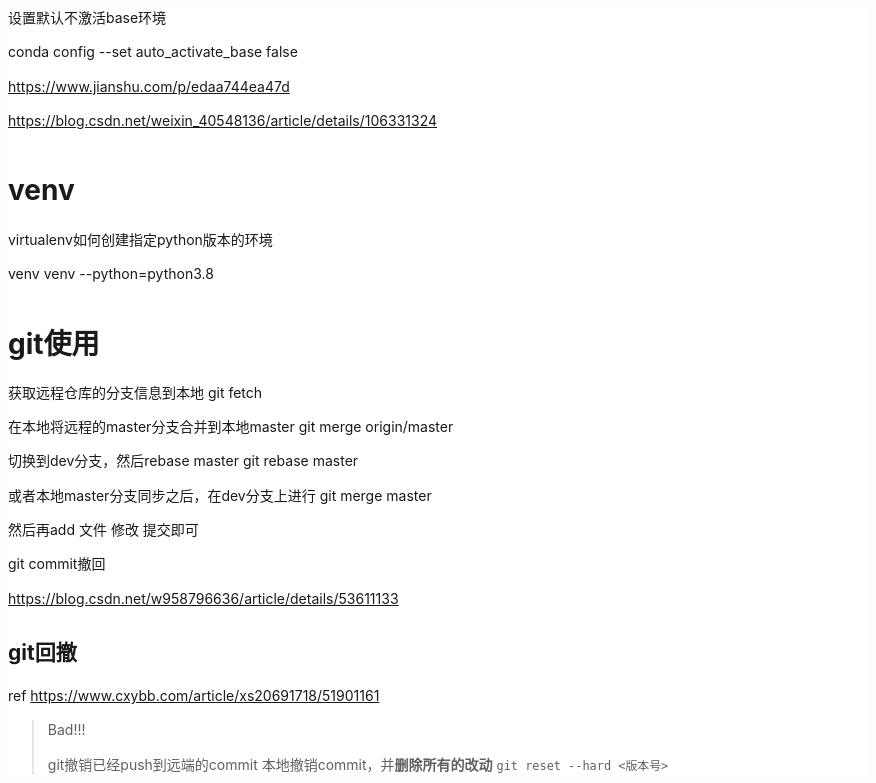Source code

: 

设置默认不激活base环境

conda config --set auto_activate_base false

https://www.jianshu.com/p/edaa744ea47d

https://blog.csdn.net/weixin_40548136/article/details/106331324





# venv

virtualenv如何创建指定python版本的环境

venv venv --python=python3.8



# git使用

获取远程仓库的分支信息到本地
git fetch



在本地将远程的master分支合并到本地master
git merge origin/master



切换到dev分支，然后rebase master
git rebase master



或者本地master分支同步之后，在dev分支上进行
git merge master

然后再add 文件 修改 提交即可



git commit撤回

https://blog.csdn.net/w958796636/article/details/53611133





## git回撤



ref https://www.cxybb.com/article/xs20691718/51901161

>Bad!!!
>
>git撤销已经push到远端的commit
>本地撤销commit，并**删除所有的改动**
>`git reset --hard <版本号>`
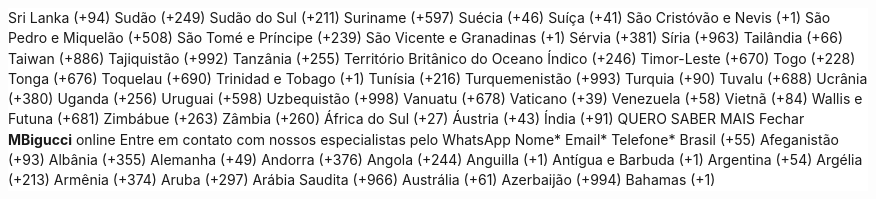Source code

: Sri Lanka (+94) 
Sudão (+249) 
Sudão do Sul (+211) 
Suriname (+597) 
Suécia (+46) 
Suíça (+41) 
São Cristóvão e Nevis (+1) 
São Pedro e Miquelão (+508) 
São Tomé e Príncipe (+239) 
São Vicente e Granadinas (+1) 
Sérvia (+381) 
Síria (+963) 
Tailândia (+66) 
Taiwan (+886) 
Tajiquistão (+992) 
Tanzânia (+255) 
Território Britânico do Oceano Índico (+246) 
Timor-Leste (+670) 
Togo (+228) 
Tonga (+676) 
Toquelau (+690) 
Trinidad e Tobago (+1) 
Tunísia (+216) 
Turquemenistão (+993) 
Turquia (+90) 
Tuvalu (+688) 
Ucrânia (+380) 
Uganda (+256) 
Uruguai (+598) 
Uzbequistão (+998) 
Vanuatu (+678) 
Vaticano (+39) 
Venezuela (+58) 
Vietnã (+84) 
Wallis e Futuna (+681) 
Zimbábue (+263) 
Zâmbia (+260) 
África do Sul (+27) 
Áustria (+43) 
Índia (+91) 
QUERO SABER MAIS 
Fechar
**MBigucci**
online
Entre em contato com nossos especialistas pelo WhatsApp
Nome* 
Email* 
Telefone* 
Brasil (+55)
Afeganistão (+93) 
Albânia (+355) 
Alemanha (+49) 
Andorra (+376) 
Angola (+244) 
Anguilla (+1) 
Antígua e Barbuda (+1) 
Argentina (+54) 
Argélia (+213) 
Armênia (+374) 
Aruba (+297) 
Arábia Saudita (+966) 
Austrália (+61) 
Azerbaijão (+994) 
Bahamas (+1) 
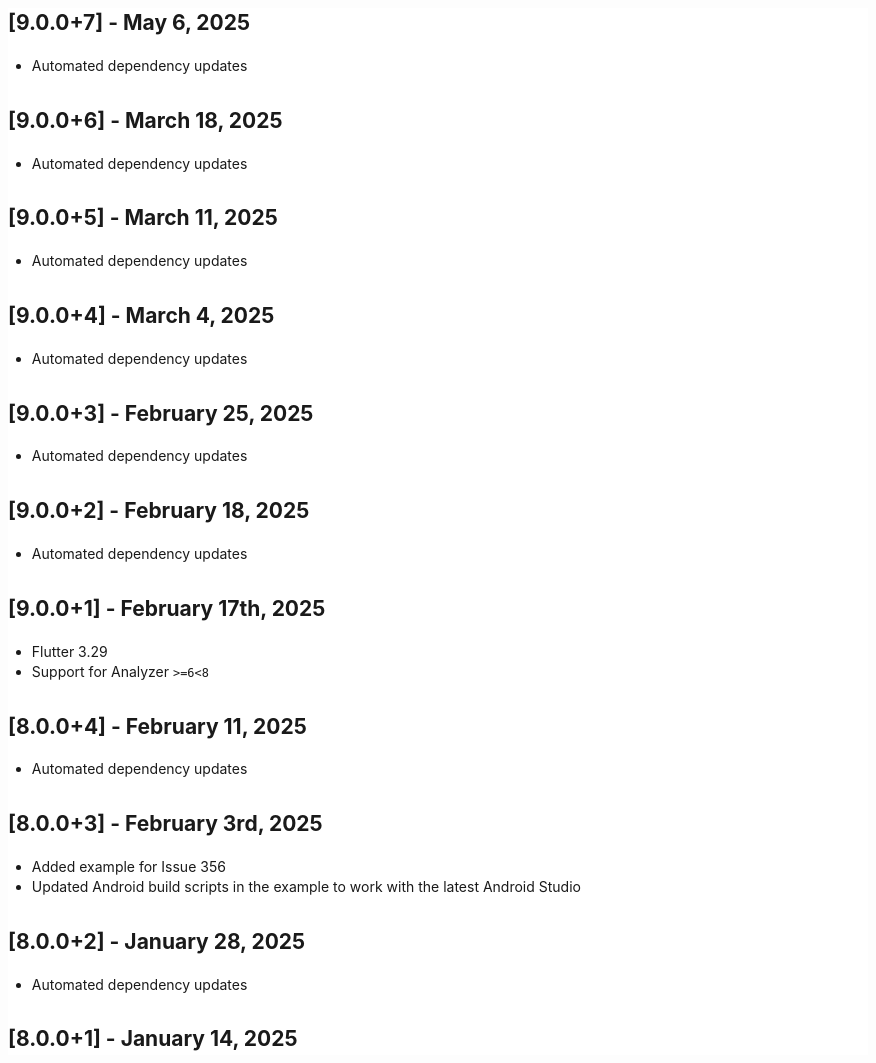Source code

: ## [9.0.0+7] - May 6, 2025

* Automated dependency updates


## [9.0.0+6] - March 18, 2025

* Automated dependency updates


## [9.0.0+5] - March 11, 2025

* Automated dependency updates


## [9.0.0+4] - March 4, 2025

* Automated dependency updates


## [9.0.0+3] - February 25, 2025

* Automated dependency updates


## [9.0.0+2] - February 18, 2025

* Automated dependency updates


## [9.0.0+1] - February 17th, 2025

* Flutter 3.29
* Support for Analyzer `>=6<8`


## [8.0.0+4] - February 11, 2025

* Automated dependency updates


## [8.0.0+3] - February 3rd, 2025

* Added example for Issue 356
* Updated Android build scripts in the example to work with the latest Android Studio


## [8.0.0+2] - January 28, 2025

* Automated dependency updates


## [8.0.0+1] - January 14, 2025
- - - - - - -
DIRECTIONS FOR THIS TASK:
Pick out every line of the records that contains the string "February", matching case exactly.

EXERCISE SOLUTION:
## [9.0.0+3] - February 25, 2025
## [9.0.0+2] - February 18, 2025
## [9.0.0+1] - February 17th, 2025
## [8.0.0+4] - February 11, 2025
## [8.0.0+3] - February 3rd, 2025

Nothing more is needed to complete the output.